Robotic surgery at the CHU in figures

– 4 telemanipulator surgical robots acquired since 2010
– 6 disciplines use robotic surgery: urology, gynecology, digestive,
thoracic, ENT, pediatrics
– 5,000 patients cared for at the Rennes University Hospital benefited from surgery
– Of the 32,872 surgical procedures performed at the University Hospital in 2021, 731 were robotic
o 360 in urology.
o 90 digestive.
o 62 in thoracic.
o 181 in gynecology.
o 36 in pediatrics.
o 2 in ENT.
– Nearly 50 teams from other establishments have been welcomed and trained in the use of these robots within the Rennes University Hospital and around fifteen training courses have been
provided in support and expertise on other hospital sites.
– 51 scientific publications.

The establishment thus remains one of the best-equipped hospitals in France.

Robotics at the CHU is also:

  • Rosa (Medtech), acquired in May 2017, this neurosurgical robot is coupled to the O’ARM intraoperative 3D imaging device.
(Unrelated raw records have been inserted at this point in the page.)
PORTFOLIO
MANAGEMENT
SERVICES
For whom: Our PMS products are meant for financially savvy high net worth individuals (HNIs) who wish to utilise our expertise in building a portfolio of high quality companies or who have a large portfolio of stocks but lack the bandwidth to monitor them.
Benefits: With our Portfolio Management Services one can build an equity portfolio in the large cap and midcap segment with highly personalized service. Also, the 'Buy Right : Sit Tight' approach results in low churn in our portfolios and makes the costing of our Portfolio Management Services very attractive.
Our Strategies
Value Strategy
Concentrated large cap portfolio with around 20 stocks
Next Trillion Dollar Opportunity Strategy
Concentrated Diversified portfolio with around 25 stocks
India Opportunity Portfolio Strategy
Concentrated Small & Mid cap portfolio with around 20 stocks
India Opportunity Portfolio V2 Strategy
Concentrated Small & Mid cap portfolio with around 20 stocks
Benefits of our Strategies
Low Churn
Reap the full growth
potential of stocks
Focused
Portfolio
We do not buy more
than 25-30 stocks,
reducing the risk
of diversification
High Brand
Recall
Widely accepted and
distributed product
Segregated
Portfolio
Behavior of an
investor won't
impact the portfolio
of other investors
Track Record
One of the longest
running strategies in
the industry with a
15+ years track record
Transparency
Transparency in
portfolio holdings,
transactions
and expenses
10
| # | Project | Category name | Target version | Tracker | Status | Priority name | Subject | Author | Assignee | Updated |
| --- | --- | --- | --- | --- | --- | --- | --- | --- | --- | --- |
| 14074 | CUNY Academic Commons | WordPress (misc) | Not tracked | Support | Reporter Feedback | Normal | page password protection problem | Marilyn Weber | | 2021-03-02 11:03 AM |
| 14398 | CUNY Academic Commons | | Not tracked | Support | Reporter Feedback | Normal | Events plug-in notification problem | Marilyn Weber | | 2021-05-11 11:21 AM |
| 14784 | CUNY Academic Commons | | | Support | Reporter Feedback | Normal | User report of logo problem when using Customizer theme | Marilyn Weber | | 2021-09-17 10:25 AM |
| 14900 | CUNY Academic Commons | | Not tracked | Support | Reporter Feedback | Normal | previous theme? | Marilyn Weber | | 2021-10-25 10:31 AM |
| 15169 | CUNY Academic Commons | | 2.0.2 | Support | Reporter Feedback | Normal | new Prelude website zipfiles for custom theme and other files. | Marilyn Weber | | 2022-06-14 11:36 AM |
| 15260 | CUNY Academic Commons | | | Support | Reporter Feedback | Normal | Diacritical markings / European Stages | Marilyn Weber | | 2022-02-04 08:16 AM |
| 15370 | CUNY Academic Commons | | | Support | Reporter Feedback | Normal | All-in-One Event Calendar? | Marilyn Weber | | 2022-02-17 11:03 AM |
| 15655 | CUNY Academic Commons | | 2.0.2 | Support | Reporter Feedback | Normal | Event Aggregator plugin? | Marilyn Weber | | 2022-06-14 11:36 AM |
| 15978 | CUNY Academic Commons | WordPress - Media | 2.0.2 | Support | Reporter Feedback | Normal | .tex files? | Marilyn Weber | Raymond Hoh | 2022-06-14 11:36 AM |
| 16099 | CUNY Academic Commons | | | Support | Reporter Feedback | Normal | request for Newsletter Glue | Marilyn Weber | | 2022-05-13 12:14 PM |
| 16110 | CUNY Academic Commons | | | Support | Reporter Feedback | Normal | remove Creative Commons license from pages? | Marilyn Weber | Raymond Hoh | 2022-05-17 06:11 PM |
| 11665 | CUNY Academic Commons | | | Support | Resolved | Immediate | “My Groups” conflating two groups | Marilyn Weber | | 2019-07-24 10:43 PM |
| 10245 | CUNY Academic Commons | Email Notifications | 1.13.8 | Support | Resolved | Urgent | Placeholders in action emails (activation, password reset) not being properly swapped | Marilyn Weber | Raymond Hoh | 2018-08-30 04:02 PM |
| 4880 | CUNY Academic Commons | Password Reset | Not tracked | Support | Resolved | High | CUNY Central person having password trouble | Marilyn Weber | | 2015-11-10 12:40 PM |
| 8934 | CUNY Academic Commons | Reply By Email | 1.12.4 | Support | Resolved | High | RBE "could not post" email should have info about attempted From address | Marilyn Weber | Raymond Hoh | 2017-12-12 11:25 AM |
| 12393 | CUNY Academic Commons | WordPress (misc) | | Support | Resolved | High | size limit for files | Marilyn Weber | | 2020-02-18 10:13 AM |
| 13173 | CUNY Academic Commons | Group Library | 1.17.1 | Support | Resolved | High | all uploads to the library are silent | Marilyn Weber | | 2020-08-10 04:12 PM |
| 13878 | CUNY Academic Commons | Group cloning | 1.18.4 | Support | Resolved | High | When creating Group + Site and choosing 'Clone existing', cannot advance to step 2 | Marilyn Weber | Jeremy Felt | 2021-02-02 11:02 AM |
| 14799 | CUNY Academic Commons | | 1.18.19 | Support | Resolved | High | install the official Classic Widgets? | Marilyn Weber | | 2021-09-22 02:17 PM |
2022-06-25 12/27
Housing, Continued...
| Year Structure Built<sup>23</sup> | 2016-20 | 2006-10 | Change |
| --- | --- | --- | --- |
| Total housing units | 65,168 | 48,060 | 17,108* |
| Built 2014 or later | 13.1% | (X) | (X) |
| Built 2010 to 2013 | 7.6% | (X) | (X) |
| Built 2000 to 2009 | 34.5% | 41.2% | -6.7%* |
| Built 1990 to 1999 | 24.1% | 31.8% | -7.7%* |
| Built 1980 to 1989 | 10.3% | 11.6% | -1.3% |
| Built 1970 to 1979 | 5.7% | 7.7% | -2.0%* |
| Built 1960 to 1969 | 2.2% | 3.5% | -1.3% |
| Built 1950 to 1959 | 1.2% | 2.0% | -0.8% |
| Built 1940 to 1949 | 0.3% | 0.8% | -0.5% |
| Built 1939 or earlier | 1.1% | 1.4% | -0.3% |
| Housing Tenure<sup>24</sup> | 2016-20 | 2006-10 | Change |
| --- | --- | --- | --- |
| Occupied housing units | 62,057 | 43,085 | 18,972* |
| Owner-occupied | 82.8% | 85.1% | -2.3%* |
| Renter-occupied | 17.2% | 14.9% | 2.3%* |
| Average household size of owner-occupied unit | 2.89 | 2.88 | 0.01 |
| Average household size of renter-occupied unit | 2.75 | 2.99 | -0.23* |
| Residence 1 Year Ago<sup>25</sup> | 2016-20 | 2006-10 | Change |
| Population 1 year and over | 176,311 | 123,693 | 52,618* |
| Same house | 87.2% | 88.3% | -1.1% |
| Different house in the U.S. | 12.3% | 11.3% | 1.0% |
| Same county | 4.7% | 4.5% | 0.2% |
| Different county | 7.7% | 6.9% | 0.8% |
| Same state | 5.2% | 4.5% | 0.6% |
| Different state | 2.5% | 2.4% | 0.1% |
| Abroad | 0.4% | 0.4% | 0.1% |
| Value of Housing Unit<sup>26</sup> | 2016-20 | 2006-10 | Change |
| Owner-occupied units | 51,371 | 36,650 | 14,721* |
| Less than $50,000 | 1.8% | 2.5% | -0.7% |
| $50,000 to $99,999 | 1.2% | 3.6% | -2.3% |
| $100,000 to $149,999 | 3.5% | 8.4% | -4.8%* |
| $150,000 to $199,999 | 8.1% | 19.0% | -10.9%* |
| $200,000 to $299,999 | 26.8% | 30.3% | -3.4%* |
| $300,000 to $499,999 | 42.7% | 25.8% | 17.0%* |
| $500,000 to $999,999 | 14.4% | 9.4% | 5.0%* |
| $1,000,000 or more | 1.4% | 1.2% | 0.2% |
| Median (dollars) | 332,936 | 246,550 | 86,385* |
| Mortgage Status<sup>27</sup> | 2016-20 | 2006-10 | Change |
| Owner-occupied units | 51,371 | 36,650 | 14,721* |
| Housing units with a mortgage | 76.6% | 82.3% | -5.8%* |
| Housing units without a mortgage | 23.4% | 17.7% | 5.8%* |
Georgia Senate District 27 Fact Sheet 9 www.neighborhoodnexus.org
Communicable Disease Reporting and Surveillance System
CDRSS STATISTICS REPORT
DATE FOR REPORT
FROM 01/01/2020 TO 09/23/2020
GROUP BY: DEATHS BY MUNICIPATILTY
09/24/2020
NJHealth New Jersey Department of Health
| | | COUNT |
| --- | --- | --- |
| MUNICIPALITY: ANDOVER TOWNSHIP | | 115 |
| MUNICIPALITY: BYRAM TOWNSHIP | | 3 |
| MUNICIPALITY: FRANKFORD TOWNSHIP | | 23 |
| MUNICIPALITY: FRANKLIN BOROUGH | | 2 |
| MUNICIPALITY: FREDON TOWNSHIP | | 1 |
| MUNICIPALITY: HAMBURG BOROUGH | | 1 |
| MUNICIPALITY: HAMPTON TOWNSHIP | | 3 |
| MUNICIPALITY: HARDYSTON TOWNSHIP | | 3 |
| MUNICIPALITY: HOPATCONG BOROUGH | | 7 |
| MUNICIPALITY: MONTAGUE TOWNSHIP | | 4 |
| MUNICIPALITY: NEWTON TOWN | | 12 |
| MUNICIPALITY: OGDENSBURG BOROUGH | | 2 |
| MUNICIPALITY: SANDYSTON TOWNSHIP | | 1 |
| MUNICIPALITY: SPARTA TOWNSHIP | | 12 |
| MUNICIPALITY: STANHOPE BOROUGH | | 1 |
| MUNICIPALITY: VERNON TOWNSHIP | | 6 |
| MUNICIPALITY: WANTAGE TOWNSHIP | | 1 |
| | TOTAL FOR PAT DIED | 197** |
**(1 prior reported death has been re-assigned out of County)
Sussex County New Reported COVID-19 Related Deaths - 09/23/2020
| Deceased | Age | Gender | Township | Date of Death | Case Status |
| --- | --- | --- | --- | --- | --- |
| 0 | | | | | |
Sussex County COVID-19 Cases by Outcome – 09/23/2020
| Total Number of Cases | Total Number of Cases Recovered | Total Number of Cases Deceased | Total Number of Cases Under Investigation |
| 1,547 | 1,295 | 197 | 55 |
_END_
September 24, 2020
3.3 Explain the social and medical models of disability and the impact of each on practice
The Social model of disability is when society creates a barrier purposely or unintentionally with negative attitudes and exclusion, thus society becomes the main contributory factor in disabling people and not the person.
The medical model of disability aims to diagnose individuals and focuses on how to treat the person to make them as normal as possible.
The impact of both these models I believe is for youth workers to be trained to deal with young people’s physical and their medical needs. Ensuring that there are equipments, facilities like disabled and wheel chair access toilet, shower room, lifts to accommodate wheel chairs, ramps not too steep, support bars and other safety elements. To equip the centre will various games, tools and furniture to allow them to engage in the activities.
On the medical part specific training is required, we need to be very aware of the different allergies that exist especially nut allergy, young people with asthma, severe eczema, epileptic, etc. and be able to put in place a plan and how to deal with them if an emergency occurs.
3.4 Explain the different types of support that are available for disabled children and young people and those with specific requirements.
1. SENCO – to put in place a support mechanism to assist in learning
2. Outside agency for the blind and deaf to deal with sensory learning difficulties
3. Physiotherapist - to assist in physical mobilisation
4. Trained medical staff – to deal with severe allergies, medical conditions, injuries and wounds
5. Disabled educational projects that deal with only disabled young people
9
Dedicated to minimally invasive surgeries of the skull and some spinethe equipment brings more precision to surgical procedures while reducing operating time.
  • R-One (Robocath)used for nearly a year by the CHU as part of its partnership with Philips, this interventional neuroradiology is the subject of a research and development contract between the CHU and Robocath aimed at broadening the indications of this technology in terms ofassistance with interventional gestures in neurovascular.
  • Robotol (Collin Medical), assistive technologyinsertion of implant electrodes
    cochlear will enter the CHU by 2023. Here again, this acquisition is based on a partnership approach focusing not only on the quality of care but also on teaching, research and innovation.